Straż Miejska w Tarnowie nie ma łatwego życia
Ostatnio pecha miał taksówkarz, który dostał wezwanie od klienta z ulicy Pułaskiego. Pod wskazanym adresem nie bardzo miał gdzie zaparkować. Zatrzymał się zatem w niedozwolonym miejscu i czekał. Tymczasem jeden z przechodniów sfotografował jego samochód na chodniku i zawiadomił Straż Miejską. Efekt? Szofer otrzymał wezwanie do zapłaty mandatu. Taksówkarz oczywiście nie poczuwa się do winy i zapowiada, że kary nie uiści. Z jednej strony można się z nim zgodzić, iż sytuacja była wyjątkowa, z drugiej przepisy powinny obowiązywać wszystkich. Taksówka nie jest pojazdem uprzywilejowanym i tak zinterpretowali to strażnicy. Jak wszyscy – to wszyscy! Babcia też...
Znanych jest wiele innych tego typu zdarzeń. Tylko w ostatnich tygodniach Straż Miejska zanotowała ich kilka. Ciężarna kobieta poczuła się źle i zostawiła samochód w miejscu do tego nie przeznaczonym, udając się do pobliskiej apteki.
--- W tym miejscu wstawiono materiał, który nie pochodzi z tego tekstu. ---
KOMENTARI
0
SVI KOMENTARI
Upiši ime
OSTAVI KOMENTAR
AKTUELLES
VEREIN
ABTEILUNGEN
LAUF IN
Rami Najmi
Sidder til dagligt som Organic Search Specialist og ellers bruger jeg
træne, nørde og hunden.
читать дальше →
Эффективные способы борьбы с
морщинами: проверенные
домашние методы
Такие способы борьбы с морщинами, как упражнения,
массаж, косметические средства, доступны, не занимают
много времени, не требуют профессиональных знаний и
Lekarka uczyniła to samo, spiesząc się do ciężko chorej pacjentki, która wymagała natychmiastowej interwencji. Z kolei matka małego dziecka zatrzymała się, aby je przewinąć...
Wymienione sytuacje można zaliczyć do tzw. wyższej konieczności. Komendant Straży Miejskiej podkreśla, że po złożeniu wyjaśnień, żadna z tych osób nie została ukarana mandatem. Zazwyczaj kończy się na pouczeniu. Nie mogą natomiast na tak dalece idącą wyrozumiałość liczyć kierowcy, parkujący na kopertach, nie posiadając przy tym stosownych uprawnień. Warto też podkreślić, że większość nakładanych mandatów – to efekt donosów i dokumentacji fotograficznej, dostarczanych funkcjonariuszom przez zwykłych obywateli. Mniejsza o pobudki, dla jakich to czynią – uważajmy gdzie parkujemy!